Deux plans. Tout d’abord le plan A. Comme Adulte. Septembre, je me mets en remplaçant en professeur d’histoire dans l’académie de Lille. J’ai toujours eu envie d’enseigner au collège ou en lycée. Là, une remarque que j’ai déjà entendue 53 fois : « mais pourquoi ne pas enseigner à l’université ? ». Deux raisons : les postes, qui sont beaucoup (beaucoup) plus nombreux dans le secondaire. Et surtout cette envie d’enseigner à des adolescents. Beaucoup pensent que je suis fou (c’est le cas), que je serais bien plus tranquille à l’université etc. Mais ce n’est pas mon envie du moment. Je ne veux pas être tranquille (pas avant la retraite en tout cas). Et je veux me confronter à cette expérience du collège ou du lycée.

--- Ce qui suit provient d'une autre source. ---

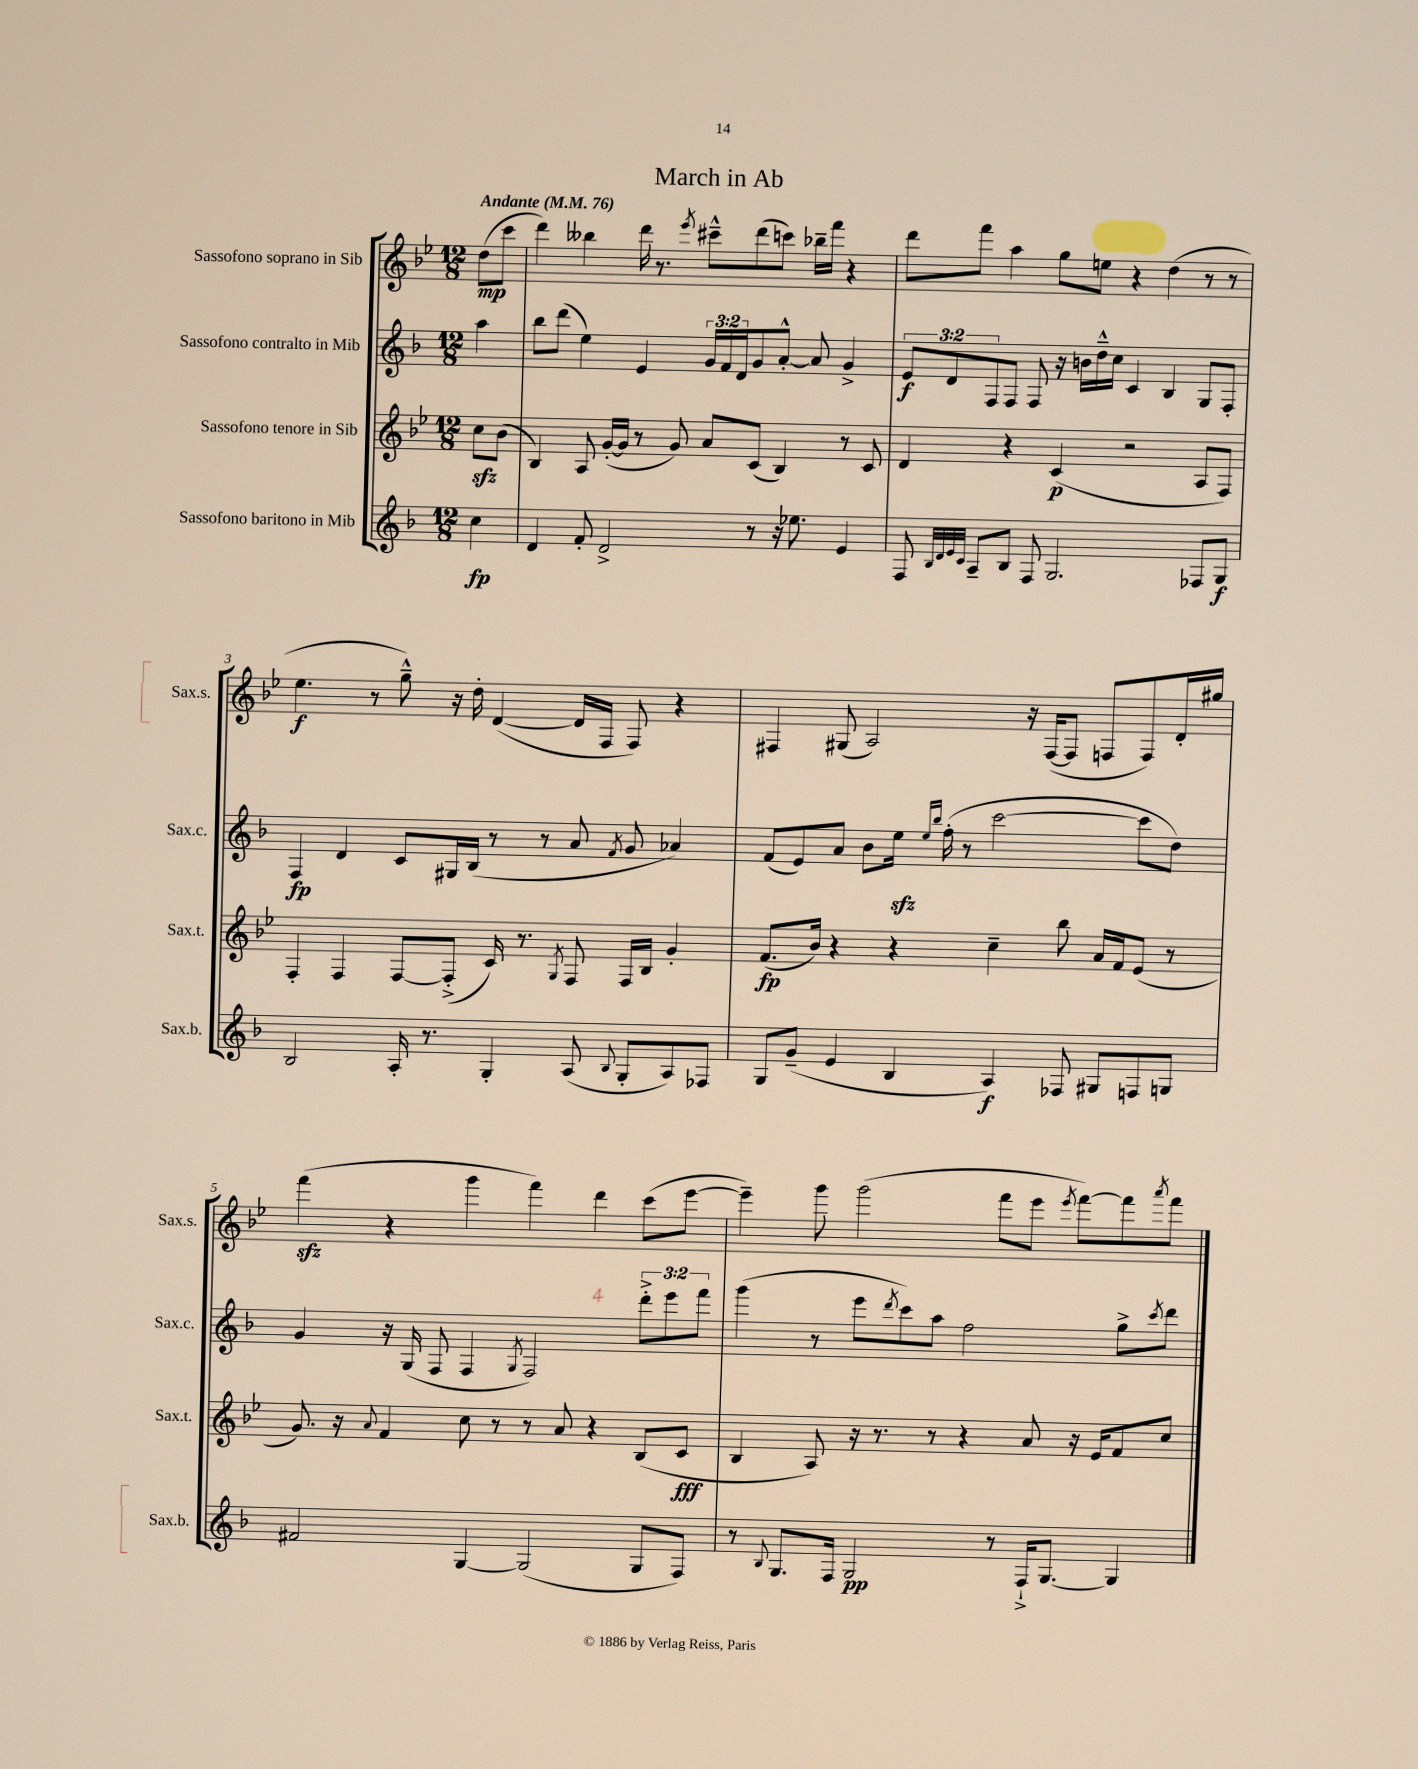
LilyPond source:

« Oui, mais après ? » Après, si ça me plaît, je peux passer les concours. Je peux regarder d’un peu plus près les lycées français de l’étranger. En vérité, après, ça me paraît trop loin. Il y a trop d’étapes avant ça. Surtout qu’il y a le plan F.

 

Le plan F. Comme Folie.

Tic. Tac. Tic. Tac. Tic. Tac. Voilà comment avancent les secondes avant mes 30 ans. Certains pensent que c’est un cap. Que c’est vraiment là où l’on peut se dire adulte. Ils n’ont pas forcément tort. Mais j’ai une autre définition d’adulte, et je m’y tiens depuis plusieurs années, persuadé que c’est la bonne : on devient un adulte le jour où l’on travaille (pour de vrai). C’est la fin des études qui vous fait tomber dans cette catégorie. Car travail dit salaire, appelle appartement, demande déclaration de revenus etc. Aujourd’hui, ma vie n’est pas celle d’un adulte, malgré mes 29 ans sur ma tête (oui, oui). Je reste un étudiant. Pas en première année de licence, certes, mais sans salaire, sans appartement, et avec une déclaration de revenus qui s’effectue en deux minutes montre en main.

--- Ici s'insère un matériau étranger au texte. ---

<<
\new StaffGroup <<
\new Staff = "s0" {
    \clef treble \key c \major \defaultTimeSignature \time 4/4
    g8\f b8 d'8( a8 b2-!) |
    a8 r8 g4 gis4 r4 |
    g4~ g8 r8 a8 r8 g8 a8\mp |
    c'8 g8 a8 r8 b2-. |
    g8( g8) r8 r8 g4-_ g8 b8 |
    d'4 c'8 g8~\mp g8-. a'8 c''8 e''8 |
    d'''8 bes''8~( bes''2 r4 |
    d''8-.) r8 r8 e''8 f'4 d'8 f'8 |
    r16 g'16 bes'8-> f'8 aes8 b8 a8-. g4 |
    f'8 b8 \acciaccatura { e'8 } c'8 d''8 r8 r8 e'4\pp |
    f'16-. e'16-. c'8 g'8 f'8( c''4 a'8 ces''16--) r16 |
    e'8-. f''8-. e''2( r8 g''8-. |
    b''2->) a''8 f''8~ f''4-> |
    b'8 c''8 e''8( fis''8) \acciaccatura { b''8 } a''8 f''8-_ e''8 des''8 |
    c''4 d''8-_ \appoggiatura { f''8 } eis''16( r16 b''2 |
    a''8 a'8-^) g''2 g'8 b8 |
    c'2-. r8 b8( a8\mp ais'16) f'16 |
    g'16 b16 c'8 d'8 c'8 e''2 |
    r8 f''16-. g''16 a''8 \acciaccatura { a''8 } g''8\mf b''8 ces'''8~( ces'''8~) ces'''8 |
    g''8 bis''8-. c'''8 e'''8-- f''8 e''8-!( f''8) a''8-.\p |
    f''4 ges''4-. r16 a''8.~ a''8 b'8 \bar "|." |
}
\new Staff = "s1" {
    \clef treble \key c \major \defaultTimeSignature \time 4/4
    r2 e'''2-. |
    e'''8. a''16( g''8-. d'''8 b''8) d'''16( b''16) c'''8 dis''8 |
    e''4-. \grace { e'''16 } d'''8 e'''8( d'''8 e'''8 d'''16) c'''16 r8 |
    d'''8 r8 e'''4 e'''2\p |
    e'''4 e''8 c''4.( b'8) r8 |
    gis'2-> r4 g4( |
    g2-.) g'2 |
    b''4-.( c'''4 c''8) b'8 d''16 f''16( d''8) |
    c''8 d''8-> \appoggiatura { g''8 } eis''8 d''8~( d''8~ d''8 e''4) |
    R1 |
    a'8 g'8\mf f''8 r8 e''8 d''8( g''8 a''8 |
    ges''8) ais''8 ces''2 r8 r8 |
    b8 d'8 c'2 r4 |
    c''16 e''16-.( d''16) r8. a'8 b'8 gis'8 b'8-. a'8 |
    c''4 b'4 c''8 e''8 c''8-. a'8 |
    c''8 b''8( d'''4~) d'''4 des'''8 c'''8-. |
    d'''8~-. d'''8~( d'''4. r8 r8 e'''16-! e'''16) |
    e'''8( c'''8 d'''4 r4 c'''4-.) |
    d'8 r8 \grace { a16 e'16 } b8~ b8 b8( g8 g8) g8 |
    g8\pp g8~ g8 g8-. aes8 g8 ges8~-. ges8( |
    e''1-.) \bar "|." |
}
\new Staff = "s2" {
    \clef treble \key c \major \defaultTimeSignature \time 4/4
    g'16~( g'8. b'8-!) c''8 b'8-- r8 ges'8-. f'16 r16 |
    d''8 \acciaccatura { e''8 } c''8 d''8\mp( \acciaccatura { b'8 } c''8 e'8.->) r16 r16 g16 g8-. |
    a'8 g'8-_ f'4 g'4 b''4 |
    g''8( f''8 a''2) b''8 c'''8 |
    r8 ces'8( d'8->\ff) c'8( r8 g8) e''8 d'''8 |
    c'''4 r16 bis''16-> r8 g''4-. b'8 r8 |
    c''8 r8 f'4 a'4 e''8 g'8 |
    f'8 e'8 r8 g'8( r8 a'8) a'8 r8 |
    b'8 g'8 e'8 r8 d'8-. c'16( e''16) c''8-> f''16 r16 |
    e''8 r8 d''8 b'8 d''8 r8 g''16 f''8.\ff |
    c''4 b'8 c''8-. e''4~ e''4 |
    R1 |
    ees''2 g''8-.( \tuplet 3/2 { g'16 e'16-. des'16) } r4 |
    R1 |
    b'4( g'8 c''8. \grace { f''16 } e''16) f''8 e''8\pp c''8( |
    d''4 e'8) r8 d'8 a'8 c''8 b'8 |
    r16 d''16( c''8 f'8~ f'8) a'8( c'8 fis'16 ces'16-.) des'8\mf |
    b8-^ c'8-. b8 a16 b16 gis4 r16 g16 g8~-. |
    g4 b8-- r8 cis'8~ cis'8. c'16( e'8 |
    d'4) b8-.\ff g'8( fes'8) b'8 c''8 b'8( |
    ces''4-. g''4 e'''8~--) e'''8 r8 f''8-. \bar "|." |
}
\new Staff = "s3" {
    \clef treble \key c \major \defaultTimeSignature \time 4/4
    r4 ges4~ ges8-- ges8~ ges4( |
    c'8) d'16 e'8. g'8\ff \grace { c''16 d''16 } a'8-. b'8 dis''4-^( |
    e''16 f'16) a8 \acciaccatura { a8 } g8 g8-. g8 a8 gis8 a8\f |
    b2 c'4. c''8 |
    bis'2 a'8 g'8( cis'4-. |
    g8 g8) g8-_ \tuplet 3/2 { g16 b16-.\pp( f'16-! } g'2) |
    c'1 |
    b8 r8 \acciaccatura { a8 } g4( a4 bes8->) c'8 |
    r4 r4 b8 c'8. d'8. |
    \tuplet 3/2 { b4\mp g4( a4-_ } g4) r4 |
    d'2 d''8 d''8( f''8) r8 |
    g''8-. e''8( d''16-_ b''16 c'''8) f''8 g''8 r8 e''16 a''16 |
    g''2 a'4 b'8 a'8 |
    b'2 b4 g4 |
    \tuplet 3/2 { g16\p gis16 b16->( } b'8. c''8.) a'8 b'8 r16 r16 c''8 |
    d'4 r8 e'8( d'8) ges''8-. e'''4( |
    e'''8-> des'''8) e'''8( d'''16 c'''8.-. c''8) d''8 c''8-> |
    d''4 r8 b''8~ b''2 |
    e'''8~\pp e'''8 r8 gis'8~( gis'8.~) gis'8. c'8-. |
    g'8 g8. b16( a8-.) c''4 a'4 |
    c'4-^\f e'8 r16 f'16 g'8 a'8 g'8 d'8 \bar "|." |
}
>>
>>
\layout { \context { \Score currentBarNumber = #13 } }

La fin de ma thèse m’oblige forcément à rencontrer ce mur, cette barrière, cette porte (attendez, je cherche une métaphore correcte). Ce toboggan ! Oui, c’est ça. La fin de la thèse peut me faire entrer dans un toboggan, celui du travail. Une fois dedans, ça glisse, parfois très vite, jusqu’à la fin. Oui, je sais, ma vision du travail est un peu subjective, mais c’est l’impression qui m’est renvoyée par ceux qui m’entourent. Trouver un travail, c’est devenir un adulte. Et j’ai l’impression qu’il n’y a pas vraiment de marche arrière. Surtout à 30 ans.

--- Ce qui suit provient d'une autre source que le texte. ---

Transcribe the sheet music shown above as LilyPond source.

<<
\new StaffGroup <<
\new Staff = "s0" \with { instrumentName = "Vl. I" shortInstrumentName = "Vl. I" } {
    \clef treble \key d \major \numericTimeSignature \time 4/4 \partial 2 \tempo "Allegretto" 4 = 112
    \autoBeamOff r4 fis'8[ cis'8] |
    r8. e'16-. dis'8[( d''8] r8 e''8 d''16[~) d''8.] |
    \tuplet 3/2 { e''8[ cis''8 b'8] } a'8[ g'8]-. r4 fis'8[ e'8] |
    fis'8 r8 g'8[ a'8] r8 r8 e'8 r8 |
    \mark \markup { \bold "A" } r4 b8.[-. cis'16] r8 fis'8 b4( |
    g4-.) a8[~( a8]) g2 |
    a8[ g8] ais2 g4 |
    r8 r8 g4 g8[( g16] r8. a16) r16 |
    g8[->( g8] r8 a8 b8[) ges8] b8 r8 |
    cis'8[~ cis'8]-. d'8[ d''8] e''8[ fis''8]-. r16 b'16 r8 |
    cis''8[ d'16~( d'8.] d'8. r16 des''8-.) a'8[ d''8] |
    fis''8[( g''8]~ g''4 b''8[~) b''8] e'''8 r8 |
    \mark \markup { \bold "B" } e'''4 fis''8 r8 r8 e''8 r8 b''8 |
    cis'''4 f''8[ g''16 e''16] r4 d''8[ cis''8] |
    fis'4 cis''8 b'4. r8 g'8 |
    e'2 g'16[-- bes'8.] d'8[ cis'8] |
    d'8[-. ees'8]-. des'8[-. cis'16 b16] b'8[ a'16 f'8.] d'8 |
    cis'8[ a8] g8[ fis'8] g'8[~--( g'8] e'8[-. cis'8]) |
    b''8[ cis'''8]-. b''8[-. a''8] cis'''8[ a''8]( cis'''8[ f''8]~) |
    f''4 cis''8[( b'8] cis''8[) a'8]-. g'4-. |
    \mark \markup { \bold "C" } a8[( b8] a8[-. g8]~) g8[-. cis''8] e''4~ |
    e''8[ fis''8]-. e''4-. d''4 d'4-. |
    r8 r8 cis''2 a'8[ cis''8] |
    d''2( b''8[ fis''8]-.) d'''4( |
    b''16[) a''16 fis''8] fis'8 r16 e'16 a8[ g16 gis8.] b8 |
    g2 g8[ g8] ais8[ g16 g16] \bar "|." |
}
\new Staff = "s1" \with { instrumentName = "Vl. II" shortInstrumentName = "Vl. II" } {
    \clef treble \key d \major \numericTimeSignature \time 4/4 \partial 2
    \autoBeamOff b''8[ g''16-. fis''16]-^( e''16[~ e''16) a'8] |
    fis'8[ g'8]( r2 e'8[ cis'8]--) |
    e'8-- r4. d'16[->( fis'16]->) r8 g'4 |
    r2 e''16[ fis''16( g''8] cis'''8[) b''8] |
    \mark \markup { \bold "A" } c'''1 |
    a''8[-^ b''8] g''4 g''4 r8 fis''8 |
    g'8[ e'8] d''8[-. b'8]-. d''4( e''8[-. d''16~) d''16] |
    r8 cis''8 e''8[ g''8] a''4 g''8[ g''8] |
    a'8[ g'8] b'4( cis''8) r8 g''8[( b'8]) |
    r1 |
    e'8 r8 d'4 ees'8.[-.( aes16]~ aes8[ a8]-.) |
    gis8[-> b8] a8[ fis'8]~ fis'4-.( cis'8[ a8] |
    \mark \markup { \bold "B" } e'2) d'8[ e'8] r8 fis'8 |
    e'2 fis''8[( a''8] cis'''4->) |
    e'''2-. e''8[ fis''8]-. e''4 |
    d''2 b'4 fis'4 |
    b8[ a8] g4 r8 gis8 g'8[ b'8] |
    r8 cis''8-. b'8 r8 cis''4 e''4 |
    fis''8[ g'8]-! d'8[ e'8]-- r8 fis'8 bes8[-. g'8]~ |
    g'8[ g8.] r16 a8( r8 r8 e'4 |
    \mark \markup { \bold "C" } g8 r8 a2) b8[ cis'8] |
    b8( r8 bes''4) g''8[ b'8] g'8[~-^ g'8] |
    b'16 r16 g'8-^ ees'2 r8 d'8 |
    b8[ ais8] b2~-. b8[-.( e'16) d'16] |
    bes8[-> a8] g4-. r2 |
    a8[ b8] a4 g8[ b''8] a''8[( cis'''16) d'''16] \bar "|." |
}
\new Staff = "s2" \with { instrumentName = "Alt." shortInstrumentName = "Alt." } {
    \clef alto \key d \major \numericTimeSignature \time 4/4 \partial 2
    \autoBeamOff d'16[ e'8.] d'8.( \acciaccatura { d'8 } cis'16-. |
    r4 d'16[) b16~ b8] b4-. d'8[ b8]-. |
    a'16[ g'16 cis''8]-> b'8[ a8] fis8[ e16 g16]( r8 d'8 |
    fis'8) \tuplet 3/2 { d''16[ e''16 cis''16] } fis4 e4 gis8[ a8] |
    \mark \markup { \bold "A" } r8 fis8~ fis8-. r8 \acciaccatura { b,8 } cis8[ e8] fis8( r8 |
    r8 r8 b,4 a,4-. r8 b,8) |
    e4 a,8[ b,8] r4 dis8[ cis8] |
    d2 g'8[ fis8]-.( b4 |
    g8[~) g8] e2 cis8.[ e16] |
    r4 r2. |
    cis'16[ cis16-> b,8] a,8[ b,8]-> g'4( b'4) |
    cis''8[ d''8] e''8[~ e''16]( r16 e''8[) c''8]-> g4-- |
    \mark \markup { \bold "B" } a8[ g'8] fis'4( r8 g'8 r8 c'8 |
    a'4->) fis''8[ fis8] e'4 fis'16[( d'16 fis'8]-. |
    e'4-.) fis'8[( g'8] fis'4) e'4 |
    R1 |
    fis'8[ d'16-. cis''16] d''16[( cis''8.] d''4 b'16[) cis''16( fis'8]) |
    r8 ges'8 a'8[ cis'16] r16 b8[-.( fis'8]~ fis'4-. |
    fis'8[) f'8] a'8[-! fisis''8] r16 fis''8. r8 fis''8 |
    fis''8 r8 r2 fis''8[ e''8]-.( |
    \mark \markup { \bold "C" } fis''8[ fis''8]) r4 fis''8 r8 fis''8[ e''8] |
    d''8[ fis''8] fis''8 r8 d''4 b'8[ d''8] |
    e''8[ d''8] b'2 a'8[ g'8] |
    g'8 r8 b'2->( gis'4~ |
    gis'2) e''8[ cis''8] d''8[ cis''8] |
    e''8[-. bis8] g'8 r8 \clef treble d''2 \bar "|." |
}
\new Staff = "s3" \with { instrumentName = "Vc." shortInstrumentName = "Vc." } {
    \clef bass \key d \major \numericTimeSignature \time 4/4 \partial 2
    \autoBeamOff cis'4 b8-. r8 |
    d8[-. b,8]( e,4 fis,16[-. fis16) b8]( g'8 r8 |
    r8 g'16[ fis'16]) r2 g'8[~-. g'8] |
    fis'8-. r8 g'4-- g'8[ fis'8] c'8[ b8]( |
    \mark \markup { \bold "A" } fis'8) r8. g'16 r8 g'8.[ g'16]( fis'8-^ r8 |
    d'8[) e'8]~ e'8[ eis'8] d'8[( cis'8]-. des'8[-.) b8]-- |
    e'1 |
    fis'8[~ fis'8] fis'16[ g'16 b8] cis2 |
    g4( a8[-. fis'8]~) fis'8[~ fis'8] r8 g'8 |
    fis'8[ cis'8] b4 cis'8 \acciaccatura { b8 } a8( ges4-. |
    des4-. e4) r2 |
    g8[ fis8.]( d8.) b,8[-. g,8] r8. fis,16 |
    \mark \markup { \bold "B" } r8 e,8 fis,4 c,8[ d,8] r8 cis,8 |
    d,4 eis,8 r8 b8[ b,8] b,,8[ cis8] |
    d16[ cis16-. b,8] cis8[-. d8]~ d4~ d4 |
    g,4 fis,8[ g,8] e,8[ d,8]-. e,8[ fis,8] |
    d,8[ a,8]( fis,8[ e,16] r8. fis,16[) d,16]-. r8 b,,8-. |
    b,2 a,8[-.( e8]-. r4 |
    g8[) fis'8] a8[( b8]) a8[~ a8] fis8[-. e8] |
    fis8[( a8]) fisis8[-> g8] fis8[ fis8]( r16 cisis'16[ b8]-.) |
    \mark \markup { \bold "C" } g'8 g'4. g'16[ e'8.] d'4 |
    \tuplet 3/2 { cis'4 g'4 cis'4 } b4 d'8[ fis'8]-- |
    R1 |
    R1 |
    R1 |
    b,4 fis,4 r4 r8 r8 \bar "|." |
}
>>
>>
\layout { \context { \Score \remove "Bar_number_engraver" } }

Tic. Tac. Tic. Tac. Or, je remarque un autre toboggan, juste à côté. Un toboggan très différent, plus incertain, très sombre. Je ne vois pas vraiment ce qui s’y cache, mais il a clairement un look un peu plus sexy. A l’intérieur, il peut y avoir du travail, mais il y a aussi du voyage, des rencontres, un exil. C’est sans aucun doute un toboggan qui me fait glisser sur un autre continent, pas encore arpenté. Il n’empêchera pas de revenir sur le toboggan travail dans quelques mois ou années, car celui-là, il ne bouge pas. Il restera là, bien ancré sur ses fondations. L’autre, par contre, est un toboggan éphémère. La porte est ouverte à la fin de ma thèse. C’est peut-être la dernière fois.

Devenir un adulte, c’est une question de choix. De volonté. Je peux franchir le pas. Une partie de moi en a envie, parfois. Travail. Famille. (non, non, pas patrie). Ami-e-s. Et je suis sûr que je rencontrerai des grands moments de bonheur si je me mets à glisser là-dessus. Mais une autre partie de moi fait l’éloge de la folie. Du Carpe Diem. Me rappelle le temps qui passe. Ceux qui partent avec des regrets. Ceux qui l’auraient vécu différemment. Une vie. Une seule.

Alors je regarde un carte du monde, comme je l’ai fait tant de fois. Tic. Tac.